Beneath this line are the data; copy exactly the part of them that opens with the line containing "59: (45, 260)" and closes with the line containing "94: (285, 271)", and only that part.

Collected data
○ ○ ○ ○ ○
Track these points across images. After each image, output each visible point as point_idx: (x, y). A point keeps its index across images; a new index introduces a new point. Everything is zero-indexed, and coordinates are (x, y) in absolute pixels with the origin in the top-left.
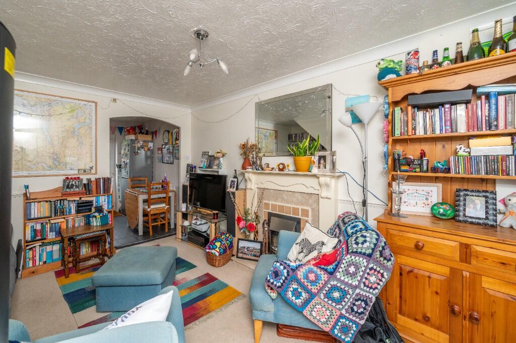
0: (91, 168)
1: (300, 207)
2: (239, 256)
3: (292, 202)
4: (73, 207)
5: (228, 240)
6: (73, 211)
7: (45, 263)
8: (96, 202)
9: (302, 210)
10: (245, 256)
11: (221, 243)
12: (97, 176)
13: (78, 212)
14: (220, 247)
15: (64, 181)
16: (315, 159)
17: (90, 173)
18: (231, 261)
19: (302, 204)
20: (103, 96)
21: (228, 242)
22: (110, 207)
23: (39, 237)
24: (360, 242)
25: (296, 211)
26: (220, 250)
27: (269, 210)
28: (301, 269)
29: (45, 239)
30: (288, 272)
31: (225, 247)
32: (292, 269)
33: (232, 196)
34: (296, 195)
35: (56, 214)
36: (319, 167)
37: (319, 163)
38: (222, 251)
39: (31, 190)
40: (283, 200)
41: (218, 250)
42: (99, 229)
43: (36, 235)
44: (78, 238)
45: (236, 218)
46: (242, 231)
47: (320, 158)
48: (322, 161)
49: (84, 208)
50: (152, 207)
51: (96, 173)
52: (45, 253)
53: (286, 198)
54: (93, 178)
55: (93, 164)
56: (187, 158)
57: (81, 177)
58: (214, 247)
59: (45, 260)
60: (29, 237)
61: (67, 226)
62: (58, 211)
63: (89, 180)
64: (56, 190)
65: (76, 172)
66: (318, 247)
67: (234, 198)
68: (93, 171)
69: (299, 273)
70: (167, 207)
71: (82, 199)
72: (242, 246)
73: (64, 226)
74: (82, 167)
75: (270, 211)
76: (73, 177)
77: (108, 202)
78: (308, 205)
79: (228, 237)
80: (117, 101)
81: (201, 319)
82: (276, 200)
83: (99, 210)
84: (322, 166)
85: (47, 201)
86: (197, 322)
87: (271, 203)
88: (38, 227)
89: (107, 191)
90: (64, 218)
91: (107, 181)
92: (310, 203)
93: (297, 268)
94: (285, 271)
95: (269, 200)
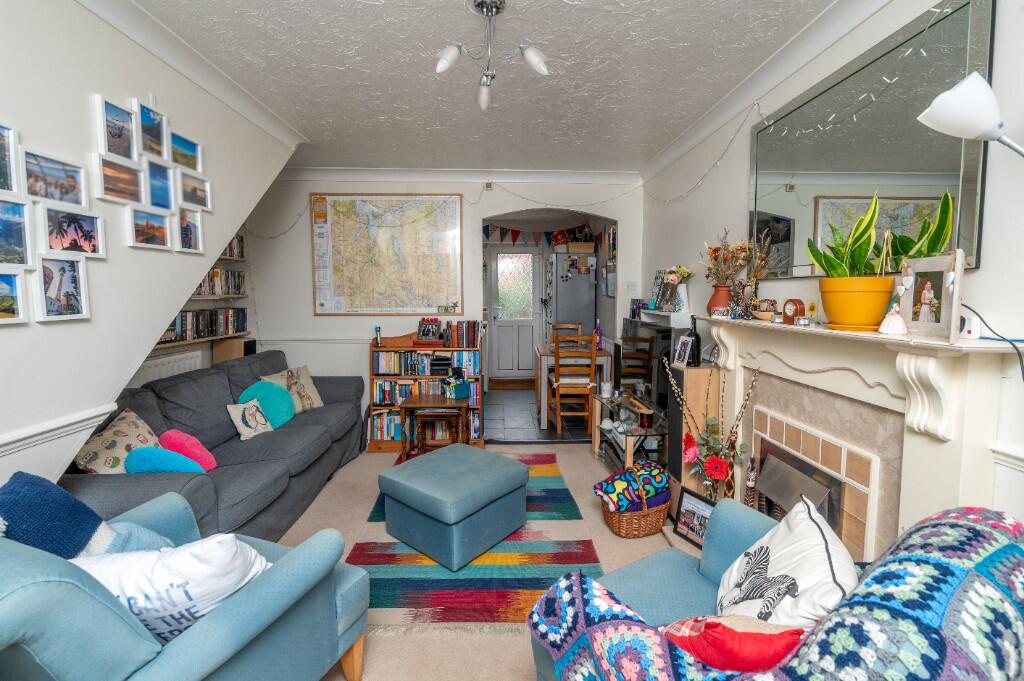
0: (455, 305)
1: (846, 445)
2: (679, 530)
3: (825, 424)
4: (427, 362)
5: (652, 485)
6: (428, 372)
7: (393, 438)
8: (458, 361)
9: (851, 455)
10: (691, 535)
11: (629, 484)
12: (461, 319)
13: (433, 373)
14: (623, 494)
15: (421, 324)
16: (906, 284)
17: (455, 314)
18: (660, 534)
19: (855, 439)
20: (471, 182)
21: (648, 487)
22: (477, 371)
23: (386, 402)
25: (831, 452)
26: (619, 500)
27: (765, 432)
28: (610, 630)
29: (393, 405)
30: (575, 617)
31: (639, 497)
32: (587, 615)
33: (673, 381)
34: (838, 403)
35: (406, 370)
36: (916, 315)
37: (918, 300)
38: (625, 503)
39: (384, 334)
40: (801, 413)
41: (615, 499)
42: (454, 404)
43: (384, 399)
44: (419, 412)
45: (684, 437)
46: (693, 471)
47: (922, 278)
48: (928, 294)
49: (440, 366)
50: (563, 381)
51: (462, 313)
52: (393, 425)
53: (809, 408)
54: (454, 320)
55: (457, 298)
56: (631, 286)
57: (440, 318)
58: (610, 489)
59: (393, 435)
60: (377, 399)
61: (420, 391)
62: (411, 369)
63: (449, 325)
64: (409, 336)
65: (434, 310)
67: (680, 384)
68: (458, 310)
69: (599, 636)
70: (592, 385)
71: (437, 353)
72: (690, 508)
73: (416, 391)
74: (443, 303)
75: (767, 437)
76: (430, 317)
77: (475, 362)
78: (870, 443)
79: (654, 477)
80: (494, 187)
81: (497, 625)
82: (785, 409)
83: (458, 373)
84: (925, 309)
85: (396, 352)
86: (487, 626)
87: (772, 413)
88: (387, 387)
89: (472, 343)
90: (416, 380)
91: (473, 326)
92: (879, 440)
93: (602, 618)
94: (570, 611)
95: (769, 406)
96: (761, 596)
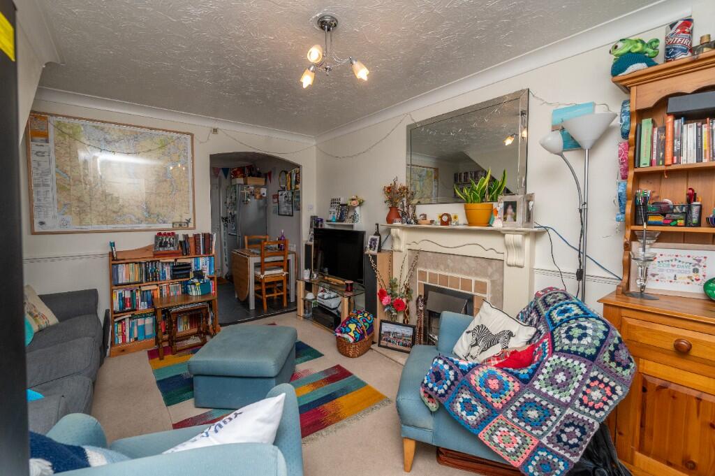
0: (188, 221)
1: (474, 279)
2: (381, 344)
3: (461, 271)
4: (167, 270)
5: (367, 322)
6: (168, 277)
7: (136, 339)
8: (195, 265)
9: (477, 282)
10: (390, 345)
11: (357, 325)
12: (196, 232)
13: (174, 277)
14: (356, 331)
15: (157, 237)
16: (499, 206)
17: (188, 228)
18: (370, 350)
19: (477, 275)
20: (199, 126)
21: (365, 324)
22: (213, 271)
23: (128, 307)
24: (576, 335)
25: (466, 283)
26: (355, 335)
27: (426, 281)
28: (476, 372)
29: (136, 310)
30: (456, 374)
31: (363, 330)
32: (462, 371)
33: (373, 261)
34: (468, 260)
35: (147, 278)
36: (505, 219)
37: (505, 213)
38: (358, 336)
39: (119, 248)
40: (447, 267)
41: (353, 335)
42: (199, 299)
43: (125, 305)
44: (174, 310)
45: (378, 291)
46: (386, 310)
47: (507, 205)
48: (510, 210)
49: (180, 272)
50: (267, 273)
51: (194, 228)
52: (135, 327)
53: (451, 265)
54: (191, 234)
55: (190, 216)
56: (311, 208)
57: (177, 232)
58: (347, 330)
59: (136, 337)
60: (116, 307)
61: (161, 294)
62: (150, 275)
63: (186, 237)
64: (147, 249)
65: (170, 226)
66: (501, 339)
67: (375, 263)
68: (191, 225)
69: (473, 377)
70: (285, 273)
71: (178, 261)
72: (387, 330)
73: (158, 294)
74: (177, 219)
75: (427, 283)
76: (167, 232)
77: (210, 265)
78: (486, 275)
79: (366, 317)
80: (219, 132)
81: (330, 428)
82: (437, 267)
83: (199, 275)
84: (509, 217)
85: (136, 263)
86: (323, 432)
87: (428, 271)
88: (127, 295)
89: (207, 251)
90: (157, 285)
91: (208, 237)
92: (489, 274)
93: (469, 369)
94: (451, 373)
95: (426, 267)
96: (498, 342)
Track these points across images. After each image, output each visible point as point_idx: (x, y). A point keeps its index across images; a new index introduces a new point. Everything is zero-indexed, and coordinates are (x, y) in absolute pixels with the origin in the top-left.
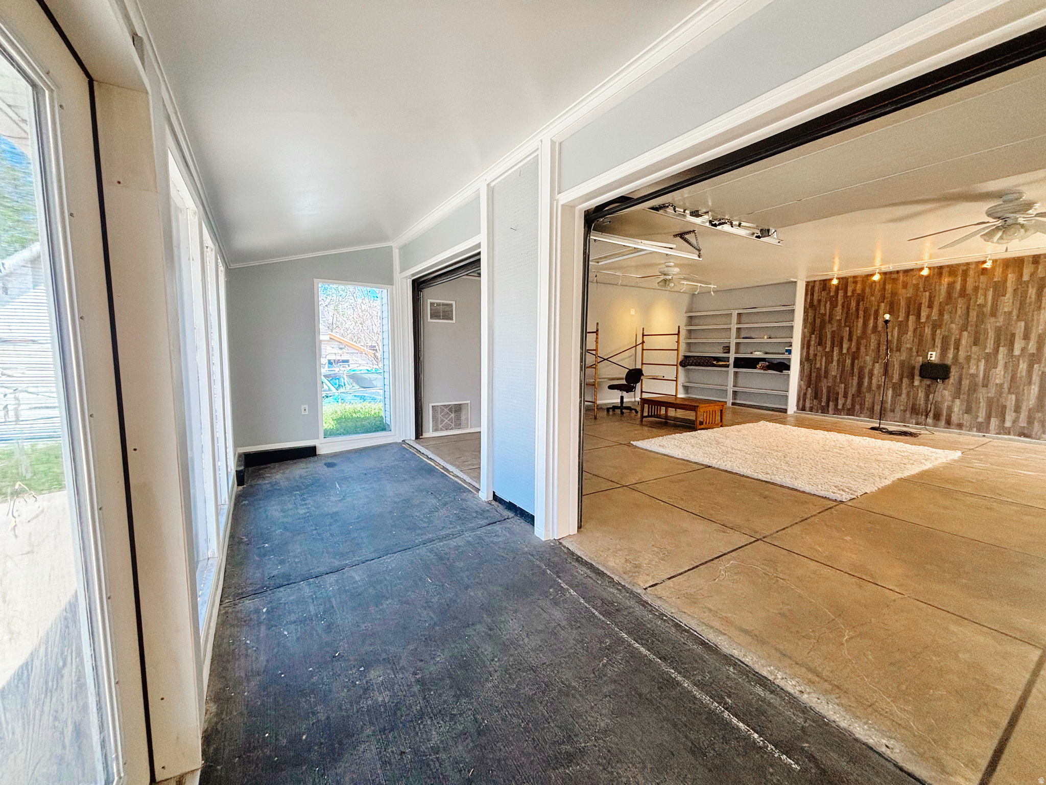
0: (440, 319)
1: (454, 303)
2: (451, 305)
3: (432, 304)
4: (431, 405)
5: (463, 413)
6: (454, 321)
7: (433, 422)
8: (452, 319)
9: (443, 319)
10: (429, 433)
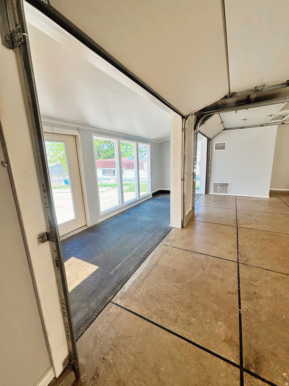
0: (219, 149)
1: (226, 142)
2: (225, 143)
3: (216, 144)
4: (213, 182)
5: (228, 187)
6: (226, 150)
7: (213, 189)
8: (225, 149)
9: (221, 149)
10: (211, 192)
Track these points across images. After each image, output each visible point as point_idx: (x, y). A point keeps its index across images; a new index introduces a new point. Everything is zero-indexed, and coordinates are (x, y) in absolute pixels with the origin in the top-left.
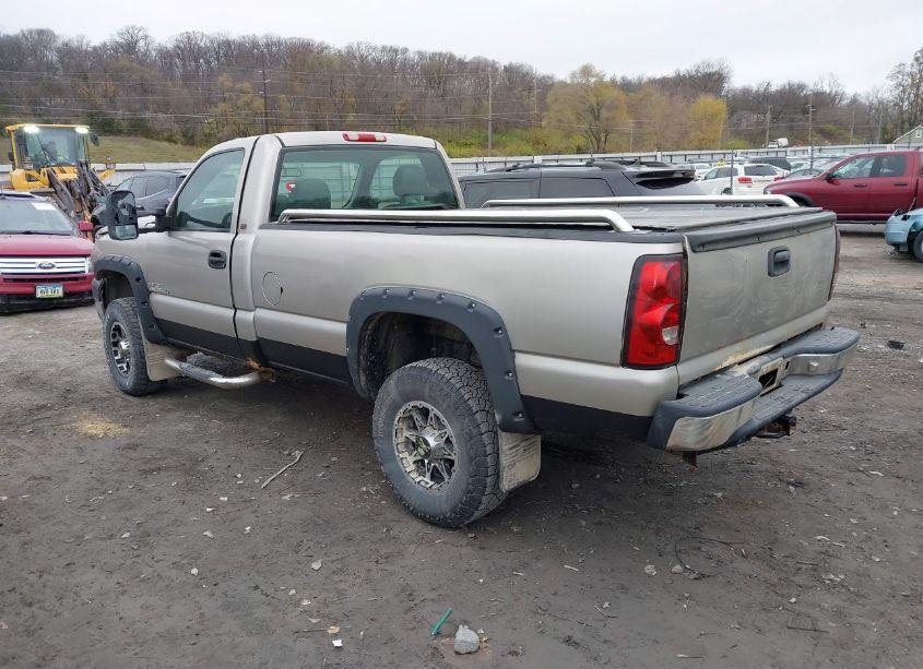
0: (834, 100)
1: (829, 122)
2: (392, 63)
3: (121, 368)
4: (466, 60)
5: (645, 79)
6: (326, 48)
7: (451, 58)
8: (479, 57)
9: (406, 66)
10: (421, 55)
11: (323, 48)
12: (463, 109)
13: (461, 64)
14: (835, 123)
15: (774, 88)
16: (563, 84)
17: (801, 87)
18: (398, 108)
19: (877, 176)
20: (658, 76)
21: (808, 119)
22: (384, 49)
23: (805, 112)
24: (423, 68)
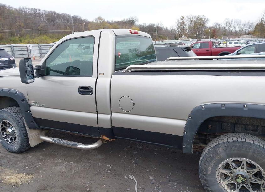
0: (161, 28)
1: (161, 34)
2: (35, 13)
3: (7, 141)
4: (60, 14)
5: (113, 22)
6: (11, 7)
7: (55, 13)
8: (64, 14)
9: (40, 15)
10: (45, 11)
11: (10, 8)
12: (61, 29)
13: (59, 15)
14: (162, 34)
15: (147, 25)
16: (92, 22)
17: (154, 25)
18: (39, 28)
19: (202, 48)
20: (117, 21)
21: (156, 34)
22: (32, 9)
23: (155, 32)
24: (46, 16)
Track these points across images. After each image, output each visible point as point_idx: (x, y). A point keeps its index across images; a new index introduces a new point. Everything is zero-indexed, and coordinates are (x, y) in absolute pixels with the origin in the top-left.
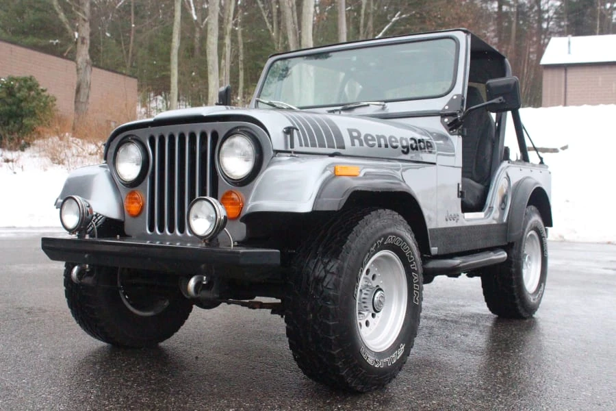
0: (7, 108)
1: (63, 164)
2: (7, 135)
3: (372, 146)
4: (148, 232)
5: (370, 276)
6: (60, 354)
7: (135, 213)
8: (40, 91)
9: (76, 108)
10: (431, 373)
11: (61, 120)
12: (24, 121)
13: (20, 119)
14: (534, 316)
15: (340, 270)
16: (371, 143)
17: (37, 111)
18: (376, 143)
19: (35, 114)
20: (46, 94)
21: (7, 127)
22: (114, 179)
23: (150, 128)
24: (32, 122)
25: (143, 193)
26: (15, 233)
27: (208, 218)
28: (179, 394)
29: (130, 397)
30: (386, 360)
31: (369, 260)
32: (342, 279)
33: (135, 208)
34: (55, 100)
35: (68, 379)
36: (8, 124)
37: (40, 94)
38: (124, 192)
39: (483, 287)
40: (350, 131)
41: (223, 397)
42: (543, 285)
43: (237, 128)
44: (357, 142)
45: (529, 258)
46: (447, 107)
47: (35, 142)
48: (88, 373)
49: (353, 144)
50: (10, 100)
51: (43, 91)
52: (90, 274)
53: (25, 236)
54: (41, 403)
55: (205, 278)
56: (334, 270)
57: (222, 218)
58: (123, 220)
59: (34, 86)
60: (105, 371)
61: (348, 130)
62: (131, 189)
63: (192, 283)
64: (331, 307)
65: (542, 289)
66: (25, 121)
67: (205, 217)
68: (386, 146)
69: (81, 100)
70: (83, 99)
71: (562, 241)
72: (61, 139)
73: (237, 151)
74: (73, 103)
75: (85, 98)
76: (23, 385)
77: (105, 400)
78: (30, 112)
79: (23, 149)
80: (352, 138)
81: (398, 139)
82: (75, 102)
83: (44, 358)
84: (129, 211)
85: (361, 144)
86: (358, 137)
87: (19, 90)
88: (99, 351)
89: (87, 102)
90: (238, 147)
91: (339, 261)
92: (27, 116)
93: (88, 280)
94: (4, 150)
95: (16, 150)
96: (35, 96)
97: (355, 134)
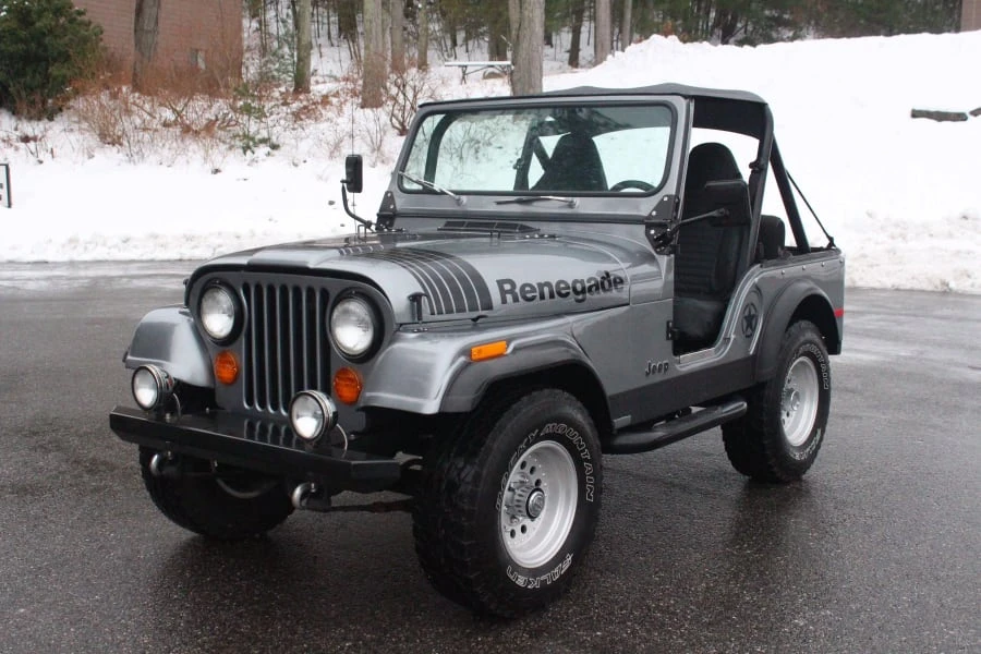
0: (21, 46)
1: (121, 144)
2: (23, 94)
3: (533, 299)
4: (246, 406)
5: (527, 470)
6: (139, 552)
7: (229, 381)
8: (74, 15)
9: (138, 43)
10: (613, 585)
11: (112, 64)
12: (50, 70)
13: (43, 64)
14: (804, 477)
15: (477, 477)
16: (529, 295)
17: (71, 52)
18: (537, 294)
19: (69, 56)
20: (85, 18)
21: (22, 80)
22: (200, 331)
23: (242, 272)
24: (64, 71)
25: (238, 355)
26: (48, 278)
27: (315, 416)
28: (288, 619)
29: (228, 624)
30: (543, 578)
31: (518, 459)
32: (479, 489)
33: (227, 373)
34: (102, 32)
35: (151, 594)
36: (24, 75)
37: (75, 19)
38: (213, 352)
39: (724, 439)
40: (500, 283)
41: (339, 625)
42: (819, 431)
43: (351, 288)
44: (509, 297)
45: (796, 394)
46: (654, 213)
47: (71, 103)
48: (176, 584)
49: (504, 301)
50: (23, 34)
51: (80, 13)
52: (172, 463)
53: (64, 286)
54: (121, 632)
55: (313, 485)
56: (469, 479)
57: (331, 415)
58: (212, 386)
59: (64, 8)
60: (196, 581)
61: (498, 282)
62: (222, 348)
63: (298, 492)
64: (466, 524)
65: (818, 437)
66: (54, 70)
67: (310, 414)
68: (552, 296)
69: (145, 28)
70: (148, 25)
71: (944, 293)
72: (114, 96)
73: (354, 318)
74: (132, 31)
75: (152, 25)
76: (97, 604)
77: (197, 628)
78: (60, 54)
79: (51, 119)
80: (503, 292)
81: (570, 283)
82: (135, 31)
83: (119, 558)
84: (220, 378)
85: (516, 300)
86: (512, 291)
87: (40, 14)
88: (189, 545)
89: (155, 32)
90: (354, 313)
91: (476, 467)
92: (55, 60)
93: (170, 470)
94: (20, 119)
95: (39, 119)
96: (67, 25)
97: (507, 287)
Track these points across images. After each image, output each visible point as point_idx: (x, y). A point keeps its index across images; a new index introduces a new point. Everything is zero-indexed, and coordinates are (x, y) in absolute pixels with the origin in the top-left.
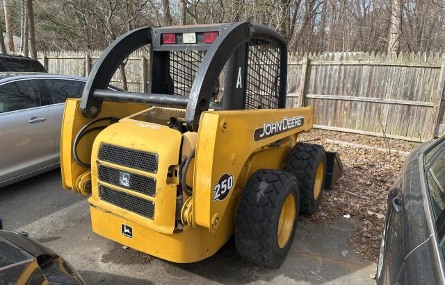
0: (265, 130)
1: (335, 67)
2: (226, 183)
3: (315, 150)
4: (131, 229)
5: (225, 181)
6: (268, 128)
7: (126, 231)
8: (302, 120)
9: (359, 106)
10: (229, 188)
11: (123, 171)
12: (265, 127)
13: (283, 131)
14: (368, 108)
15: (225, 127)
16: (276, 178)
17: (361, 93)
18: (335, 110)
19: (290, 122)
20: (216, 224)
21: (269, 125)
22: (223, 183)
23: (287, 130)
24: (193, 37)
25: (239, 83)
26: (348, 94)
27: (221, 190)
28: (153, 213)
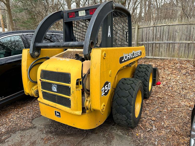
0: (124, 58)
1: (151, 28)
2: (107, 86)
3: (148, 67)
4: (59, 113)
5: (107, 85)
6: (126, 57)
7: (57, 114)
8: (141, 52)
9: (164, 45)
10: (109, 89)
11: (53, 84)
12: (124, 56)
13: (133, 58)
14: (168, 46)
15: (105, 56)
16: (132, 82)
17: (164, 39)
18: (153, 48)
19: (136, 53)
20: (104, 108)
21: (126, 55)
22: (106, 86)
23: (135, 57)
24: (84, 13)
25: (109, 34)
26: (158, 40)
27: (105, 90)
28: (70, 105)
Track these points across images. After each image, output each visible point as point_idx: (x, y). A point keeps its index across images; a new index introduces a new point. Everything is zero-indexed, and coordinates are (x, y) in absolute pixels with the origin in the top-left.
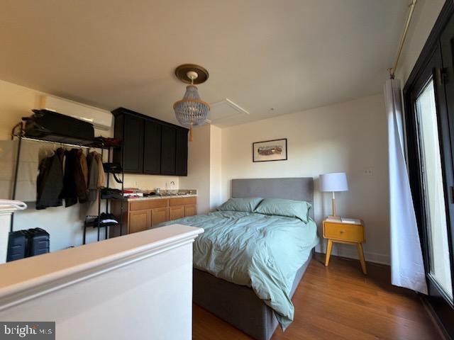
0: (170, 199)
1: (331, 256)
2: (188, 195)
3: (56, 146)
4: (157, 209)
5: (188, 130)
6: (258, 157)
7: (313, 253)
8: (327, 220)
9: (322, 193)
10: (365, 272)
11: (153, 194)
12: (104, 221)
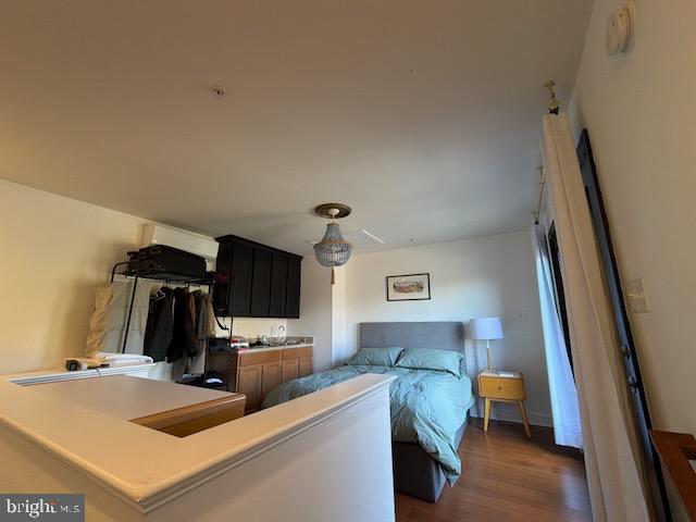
○ ○ ○ ○ ○
Exercise solution:
59: (45, 260)
60: (29, 237)
61: (67, 226)
62: (58, 211)
63: (89, 180)
64: (56, 190)
65: (76, 172)
66: (318, 247)
67: (234, 198)
68: (93, 171)
69: (299, 273)
70: (167, 207)
71: (82, 199)
72: (242, 246)
73: (64, 226)
74: (82, 167)
75: (270, 211)
76: (73, 177)
77: (108, 202)
78: (308, 205)
79: (228, 237)
80: (117, 101)
81: (201, 319)
82: (276, 200)
83: (99, 210)
84: (322, 166)
85: (47, 201)
86: (197, 322)
87: (271, 203)
88: (38, 227)
89: (107, 191)
90: (64, 218)
91: (107, 181)
92: (310, 203)
93: (297, 268)
94: (285, 271)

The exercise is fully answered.